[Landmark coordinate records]

= Beginning of Section =

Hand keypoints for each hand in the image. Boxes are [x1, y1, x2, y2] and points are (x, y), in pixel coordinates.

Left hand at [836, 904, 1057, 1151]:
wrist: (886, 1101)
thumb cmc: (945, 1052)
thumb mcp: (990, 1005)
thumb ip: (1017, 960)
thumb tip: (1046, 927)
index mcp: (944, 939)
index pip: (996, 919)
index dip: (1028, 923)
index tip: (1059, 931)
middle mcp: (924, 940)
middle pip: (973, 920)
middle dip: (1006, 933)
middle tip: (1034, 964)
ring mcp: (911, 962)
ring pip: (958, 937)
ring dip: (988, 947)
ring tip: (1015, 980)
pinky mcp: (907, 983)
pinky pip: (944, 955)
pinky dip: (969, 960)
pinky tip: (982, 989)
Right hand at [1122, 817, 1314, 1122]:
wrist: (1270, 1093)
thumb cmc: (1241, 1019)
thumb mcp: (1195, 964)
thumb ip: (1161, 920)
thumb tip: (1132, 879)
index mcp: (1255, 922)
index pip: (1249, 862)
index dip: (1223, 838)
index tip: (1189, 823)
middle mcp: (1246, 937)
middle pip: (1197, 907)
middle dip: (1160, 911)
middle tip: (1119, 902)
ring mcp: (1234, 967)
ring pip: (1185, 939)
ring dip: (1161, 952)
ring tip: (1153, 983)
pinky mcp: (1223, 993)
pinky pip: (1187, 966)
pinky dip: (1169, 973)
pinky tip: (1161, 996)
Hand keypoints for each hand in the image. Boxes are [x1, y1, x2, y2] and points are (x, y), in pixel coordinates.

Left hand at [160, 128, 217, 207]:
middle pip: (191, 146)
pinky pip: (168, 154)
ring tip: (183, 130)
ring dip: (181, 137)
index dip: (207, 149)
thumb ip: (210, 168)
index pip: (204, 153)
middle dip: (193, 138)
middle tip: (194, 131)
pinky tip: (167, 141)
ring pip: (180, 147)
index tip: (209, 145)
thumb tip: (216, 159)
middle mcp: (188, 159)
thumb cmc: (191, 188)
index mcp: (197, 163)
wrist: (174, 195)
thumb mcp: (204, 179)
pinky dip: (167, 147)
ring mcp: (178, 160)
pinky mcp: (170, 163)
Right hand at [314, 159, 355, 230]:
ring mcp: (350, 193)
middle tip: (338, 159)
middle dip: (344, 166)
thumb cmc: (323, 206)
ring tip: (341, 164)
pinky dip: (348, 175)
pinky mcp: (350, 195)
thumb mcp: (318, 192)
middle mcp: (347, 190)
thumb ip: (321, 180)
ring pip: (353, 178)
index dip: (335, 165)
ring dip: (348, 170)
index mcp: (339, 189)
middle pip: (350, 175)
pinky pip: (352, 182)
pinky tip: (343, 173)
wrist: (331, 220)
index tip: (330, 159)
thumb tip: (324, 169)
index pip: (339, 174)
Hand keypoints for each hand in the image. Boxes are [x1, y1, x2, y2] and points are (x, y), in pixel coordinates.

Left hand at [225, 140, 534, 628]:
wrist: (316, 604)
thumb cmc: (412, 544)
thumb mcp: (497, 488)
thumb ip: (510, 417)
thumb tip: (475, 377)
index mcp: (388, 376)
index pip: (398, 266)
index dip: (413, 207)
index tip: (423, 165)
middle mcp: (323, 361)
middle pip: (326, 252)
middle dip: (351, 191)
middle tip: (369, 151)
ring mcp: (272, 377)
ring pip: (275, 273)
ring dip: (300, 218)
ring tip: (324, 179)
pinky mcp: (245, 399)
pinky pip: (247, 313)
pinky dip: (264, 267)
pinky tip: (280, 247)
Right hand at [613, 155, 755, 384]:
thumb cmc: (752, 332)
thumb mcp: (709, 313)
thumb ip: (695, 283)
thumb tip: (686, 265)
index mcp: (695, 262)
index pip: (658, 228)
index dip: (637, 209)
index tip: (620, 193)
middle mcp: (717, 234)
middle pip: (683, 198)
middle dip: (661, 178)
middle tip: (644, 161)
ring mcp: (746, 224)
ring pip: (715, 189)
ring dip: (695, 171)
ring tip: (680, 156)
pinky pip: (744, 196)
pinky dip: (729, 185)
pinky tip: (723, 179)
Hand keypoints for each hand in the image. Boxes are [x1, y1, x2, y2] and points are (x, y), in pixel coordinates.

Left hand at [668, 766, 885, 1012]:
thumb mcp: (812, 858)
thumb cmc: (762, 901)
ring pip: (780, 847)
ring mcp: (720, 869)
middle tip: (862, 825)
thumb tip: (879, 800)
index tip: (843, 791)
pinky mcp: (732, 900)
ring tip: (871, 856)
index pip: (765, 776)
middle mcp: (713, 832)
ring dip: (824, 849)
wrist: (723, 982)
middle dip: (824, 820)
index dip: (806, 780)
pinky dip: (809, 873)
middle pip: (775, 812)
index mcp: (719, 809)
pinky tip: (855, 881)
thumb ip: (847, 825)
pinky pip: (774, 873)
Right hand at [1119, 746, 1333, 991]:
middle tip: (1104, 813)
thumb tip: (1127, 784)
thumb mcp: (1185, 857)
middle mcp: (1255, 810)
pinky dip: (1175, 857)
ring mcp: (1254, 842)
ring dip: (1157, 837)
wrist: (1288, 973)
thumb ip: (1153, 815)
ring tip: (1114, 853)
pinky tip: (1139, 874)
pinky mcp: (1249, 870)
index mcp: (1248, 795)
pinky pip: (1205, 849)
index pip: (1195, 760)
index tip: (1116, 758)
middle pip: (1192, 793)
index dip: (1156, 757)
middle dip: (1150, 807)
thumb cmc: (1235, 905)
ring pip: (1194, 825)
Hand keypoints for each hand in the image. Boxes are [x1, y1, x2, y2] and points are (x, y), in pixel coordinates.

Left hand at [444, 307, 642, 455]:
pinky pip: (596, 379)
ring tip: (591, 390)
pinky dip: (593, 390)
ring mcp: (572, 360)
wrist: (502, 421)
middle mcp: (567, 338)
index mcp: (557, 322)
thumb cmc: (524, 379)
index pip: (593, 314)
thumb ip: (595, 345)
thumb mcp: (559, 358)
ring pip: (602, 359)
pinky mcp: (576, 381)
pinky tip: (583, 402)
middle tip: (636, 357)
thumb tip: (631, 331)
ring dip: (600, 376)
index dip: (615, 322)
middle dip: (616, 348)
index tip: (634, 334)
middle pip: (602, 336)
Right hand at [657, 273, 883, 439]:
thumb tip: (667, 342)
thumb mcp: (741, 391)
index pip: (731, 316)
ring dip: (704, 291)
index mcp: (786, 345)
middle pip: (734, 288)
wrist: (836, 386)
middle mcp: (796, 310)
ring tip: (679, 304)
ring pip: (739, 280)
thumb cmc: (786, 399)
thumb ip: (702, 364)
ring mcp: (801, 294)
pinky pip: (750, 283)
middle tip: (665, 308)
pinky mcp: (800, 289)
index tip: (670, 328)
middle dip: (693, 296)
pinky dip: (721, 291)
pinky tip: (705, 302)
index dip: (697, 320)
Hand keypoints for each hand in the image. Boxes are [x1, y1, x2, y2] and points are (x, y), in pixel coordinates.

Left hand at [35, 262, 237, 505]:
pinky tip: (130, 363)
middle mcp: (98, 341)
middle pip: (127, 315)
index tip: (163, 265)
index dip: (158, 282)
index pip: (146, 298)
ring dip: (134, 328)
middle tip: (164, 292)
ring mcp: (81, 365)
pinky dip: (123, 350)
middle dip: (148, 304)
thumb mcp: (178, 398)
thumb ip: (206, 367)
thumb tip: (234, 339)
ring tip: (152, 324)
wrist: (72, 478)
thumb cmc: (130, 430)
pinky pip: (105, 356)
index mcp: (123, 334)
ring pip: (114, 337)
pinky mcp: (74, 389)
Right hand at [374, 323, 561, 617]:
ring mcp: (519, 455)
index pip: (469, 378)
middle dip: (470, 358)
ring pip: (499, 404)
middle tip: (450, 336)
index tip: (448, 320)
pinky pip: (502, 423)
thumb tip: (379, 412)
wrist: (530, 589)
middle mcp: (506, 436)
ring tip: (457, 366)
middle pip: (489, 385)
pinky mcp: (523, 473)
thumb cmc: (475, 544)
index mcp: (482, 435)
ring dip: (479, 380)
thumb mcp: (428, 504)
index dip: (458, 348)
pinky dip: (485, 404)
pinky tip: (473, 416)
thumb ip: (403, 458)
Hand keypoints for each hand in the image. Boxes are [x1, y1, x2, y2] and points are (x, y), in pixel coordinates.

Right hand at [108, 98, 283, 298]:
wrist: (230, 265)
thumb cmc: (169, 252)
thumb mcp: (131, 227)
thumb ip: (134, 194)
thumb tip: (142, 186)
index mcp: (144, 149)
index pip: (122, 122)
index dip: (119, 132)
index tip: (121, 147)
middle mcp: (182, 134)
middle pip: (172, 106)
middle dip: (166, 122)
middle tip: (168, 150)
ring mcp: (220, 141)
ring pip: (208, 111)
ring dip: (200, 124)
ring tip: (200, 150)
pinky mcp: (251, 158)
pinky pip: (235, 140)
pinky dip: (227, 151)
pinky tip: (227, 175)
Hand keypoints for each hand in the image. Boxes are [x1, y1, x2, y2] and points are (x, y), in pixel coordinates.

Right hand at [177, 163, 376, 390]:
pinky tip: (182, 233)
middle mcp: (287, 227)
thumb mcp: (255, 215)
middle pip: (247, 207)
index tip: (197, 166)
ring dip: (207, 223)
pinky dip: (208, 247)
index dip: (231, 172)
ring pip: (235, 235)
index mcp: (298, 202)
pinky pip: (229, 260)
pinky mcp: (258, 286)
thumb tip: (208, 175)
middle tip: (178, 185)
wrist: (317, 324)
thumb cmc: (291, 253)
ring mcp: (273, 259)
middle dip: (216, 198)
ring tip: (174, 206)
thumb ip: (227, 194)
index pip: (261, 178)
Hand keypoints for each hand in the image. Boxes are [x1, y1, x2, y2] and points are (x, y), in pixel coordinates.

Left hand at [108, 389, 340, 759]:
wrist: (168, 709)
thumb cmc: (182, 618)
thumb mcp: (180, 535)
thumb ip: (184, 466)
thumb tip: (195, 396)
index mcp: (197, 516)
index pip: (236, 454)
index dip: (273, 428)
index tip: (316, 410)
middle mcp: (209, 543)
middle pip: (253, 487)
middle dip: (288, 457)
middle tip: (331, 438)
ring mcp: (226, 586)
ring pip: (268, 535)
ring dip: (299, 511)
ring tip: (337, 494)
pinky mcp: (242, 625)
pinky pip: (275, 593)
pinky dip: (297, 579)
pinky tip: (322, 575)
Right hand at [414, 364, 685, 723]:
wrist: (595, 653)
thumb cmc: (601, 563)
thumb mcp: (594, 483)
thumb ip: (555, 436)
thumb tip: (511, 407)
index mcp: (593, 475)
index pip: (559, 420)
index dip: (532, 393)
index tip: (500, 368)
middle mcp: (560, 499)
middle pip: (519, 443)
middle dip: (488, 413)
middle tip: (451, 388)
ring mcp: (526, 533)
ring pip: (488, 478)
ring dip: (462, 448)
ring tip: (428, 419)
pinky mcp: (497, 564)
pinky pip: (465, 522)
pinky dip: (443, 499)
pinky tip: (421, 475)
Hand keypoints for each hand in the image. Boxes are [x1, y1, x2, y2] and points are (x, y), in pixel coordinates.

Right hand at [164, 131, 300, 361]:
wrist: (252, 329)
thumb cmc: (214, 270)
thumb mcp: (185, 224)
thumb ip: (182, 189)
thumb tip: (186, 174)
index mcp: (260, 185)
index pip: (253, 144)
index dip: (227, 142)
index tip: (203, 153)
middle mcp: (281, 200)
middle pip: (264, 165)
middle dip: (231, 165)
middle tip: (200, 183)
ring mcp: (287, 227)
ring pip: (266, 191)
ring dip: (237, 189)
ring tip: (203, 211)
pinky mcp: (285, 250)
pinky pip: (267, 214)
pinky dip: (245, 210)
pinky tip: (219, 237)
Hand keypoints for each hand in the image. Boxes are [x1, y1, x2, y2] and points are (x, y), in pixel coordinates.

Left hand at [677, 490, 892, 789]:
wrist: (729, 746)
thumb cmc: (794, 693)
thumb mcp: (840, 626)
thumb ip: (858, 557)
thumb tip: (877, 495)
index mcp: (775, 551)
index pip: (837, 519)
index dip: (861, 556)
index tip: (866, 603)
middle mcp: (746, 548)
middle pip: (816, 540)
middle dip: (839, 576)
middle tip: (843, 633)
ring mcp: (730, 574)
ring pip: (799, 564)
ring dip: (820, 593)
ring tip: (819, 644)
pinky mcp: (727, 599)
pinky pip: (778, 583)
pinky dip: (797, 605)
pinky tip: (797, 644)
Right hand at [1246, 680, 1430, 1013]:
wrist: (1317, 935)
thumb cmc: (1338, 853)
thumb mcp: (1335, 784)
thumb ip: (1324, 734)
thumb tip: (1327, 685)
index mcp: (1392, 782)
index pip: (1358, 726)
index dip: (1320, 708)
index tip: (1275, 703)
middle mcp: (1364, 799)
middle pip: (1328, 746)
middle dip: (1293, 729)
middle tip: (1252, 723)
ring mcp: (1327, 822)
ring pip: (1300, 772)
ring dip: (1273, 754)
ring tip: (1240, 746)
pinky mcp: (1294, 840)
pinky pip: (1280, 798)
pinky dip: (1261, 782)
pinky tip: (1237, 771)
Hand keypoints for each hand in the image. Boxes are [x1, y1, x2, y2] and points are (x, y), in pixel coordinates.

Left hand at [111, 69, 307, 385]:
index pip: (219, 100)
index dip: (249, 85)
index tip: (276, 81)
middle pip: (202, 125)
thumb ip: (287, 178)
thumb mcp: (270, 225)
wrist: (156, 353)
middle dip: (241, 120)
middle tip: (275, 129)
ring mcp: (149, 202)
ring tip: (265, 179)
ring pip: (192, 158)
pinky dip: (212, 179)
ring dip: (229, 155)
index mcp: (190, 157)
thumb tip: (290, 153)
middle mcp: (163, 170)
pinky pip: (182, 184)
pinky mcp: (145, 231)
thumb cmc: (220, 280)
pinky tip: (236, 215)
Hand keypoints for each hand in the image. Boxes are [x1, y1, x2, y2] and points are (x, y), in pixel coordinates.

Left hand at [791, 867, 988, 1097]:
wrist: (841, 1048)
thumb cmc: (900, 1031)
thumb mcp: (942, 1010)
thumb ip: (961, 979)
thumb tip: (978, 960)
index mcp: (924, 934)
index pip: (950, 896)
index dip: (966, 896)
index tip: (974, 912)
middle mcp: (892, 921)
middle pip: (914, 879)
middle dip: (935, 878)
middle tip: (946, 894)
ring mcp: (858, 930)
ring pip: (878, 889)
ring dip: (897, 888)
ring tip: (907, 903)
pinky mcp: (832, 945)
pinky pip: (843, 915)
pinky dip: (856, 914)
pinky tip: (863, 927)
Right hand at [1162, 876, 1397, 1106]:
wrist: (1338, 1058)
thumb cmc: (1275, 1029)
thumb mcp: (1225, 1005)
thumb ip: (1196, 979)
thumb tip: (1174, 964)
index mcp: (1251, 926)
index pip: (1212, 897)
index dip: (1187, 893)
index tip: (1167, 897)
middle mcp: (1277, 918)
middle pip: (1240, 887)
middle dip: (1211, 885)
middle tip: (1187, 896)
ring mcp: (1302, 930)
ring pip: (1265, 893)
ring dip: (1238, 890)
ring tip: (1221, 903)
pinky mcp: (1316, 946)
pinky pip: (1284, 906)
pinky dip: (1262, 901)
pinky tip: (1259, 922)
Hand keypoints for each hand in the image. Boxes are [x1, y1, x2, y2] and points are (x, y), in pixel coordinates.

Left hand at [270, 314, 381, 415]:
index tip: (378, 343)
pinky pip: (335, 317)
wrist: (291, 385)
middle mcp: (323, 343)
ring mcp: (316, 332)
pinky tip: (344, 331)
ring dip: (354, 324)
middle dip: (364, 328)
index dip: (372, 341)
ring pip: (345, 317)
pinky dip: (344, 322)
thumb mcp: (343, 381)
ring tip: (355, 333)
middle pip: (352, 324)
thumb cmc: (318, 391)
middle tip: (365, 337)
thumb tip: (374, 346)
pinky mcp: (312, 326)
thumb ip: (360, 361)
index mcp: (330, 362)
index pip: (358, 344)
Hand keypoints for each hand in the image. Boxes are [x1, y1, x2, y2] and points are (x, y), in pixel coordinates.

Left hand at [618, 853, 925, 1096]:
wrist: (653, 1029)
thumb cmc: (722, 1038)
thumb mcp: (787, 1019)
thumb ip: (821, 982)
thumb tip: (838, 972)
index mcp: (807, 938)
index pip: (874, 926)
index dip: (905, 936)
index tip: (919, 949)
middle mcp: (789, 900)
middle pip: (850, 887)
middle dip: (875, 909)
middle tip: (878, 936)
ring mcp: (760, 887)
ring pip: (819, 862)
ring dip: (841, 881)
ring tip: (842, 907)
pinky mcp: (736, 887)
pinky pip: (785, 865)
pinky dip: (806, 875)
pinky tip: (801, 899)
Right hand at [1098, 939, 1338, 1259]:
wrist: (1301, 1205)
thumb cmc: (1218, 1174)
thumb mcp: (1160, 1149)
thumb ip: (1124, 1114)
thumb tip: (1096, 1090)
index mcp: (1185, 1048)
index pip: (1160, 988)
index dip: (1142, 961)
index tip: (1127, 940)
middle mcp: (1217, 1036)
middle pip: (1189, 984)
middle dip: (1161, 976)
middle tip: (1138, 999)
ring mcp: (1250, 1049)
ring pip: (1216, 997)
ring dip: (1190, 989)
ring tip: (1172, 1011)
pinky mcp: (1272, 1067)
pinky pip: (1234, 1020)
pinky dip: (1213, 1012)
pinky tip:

= End of Section =

[Task brief]
Only the lines above starting at the one containing "thumb mcp: (255, 215)" and ending at the one containing "index pip: (261, 178)", both included, are to be returned, exactly as they read.

[Answer to this exercise]
thumb mcp: (255, 215)
middle pip: (247, 207)
index tip: (197, 166)
ring dip: (207, 223)
pinky dip: (208, 247)
index dip: (231, 172)
ring pip: (235, 235)
index mcp: (298, 202)
pinky pip: (229, 260)
pinky mcp: (258, 286)
thumb tip: (208, 175)
middle tip: (178, 185)
wrist: (317, 324)
thumb cmc: (291, 253)
ring mcp: (273, 259)
middle dip: (216, 198)
ring tip: (174, 206)
thumb ip: (227, 194)
index pip: (261, 178)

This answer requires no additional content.